(Task statement)
Using the records below, write out again exactly the lines that begin at the line containing "camera: 25 degrees right, 10 degrees up" and end at the line containing "candle [393,288,421,367] ->", and no other lines.

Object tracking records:
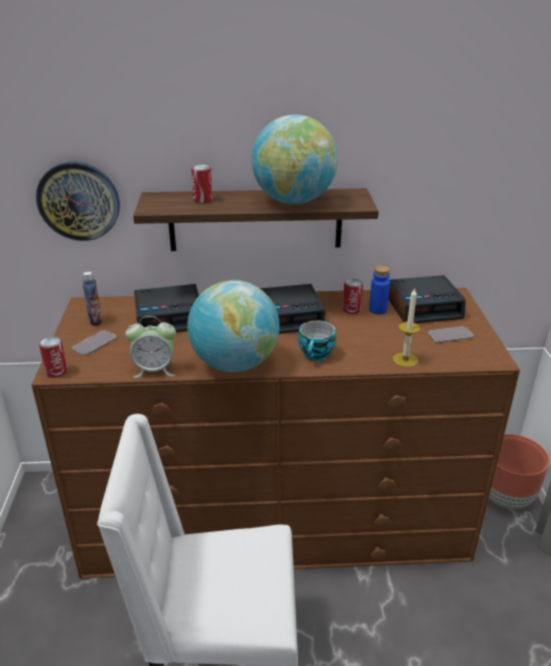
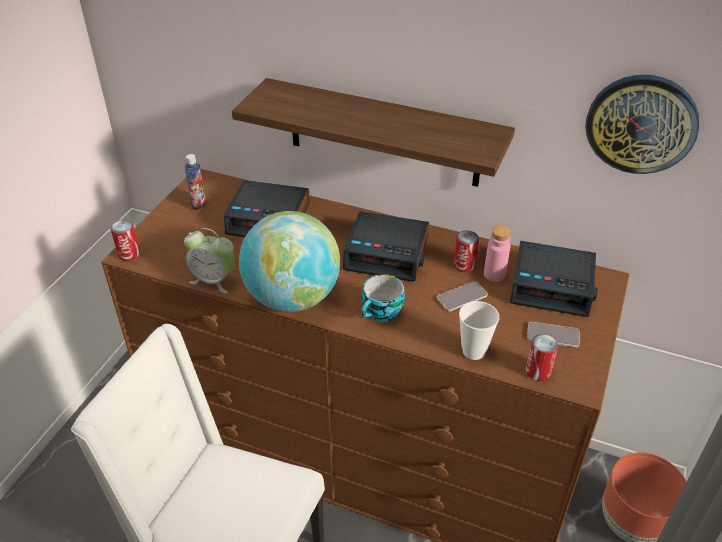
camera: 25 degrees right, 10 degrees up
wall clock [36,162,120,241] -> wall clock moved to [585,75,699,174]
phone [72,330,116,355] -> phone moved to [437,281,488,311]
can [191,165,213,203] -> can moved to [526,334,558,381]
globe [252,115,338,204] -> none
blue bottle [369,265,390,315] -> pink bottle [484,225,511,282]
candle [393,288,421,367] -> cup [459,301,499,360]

==

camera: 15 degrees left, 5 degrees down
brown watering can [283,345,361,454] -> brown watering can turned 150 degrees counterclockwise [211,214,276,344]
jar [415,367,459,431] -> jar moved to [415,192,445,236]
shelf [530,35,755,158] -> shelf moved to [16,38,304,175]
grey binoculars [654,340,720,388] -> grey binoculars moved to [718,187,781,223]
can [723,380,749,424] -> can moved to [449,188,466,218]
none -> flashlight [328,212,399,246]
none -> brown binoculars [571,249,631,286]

(Worked solution)
camera: 25 degrees right, 10 degrees up
wall clock [36,162,120,241] -> wall clock moved to [585,75,699,174]
phone [72,330,116,355] -> phone moved to [437,281,488,311]
can [191,165,213,203] -> can moved to [526,334,558,381]
globe [252,115,338,204] -> none
blue bottle [369,265,390,315] -> pink bottle [484,225,511,282]
candle [393,288,421,367] -> cup [459,301,499,360]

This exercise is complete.